* **SOURCE DOCUMENT**:
=-=-=-=-=
On 29 November 2011, REDD-Monitor posted a critique of a watershed conservation project in the East Khasi Hills district of Meghalaya in northeast India. The project is run by Community Forestry International in association with local communities and organisations.

Yesterday, Mark Poffenberger, the Executive Director of CFI, sent a response. It is posted in full here. On its website, CFI has a film about the project, made in 2005, when CFI’s project started: “Sacred Forests of Meghalaya: Wisdom from the Mother’s Hearth”. REDD-Monitor looks forward to further discussion about this project (and similar projects in other parts of the world).

CFI is a small non-profit that has been supporting efforts to strengthen community forest governance and tenure security in northeast India since 2003. Much of the hill forests in the region are under community control supported through the Sixth Schedule of the Constitution of the Government of India. Forests have been under considerable pressure for over a century resulting in degradation and deforestation. In 2005, CFI was asked by the indigenous government in Hima Mawphlang in Meghalaya to assist the communities to improve forest management and facilitate restoration. Community members participated in hamlet council discussions (durbar) to identify drivers of deforestation as well as actions they could take to mitigate the impact and ensure forest regrowth. CFI agreed to provide support for this effort in recognition for the important environmental services they were providing. Over the next four years, the forests in the project area regenerated rapidly as the community controlled ground fires, adopted fuel efficient stoves, and shifted over to higher value stall fed livestock. The success in the early pilot activities generated requests from neighboring indigenous governments (hima) to extend the project to their areas. Over the last year, 9 hima have joined together to form a Federation to manage and restore their community forests. In order to provide financial support for meetings, mapping of their forests, developing watershed management plans, and implementing fire control and assisted natural regeneration, the Federation is now considering the formulation of a REDD type project that might allow them to generate income from carbon credits. Whether the 9 hima and the 60 odd hamlets ultimately move forward with the project will depend on the outcome of ongoing consultation through village durbar meetings. Federation representatives and the Bethany Society (a local NGO) are assisting communities by providing technical and financial support to allow them to assess local forest conditions and develop resource management plans.
=-=-=-=-=
* **AVAILABLE DATA**:

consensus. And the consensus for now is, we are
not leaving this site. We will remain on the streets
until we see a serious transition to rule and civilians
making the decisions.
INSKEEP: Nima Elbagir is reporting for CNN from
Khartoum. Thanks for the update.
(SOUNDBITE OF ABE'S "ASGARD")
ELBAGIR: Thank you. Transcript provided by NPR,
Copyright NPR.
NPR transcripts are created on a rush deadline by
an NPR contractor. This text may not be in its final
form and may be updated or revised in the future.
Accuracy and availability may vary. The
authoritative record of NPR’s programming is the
=-=-=-=-=
Reproduce the portion of the passage on the Meghalaya watershed project starting with "Yesterday, Mark Poffenberger, the" and going on through "of the world).". The records have no connection to the passage on the Meghalaya watershed project.

* **TASK OUTPUT**:
Yesterday, Mark Poffenberger, the Executive Director of CFI, sent a response. It is posted in full here. On its website, CFI has a film about the project, made in 2005, when CFI’s project started: “Sacred Forests of Meghalaya: Wisdom from the Mother’s Hearth”. REDD-Monitor looks forward to further discussion about this project (and similar projects in other parts of the world).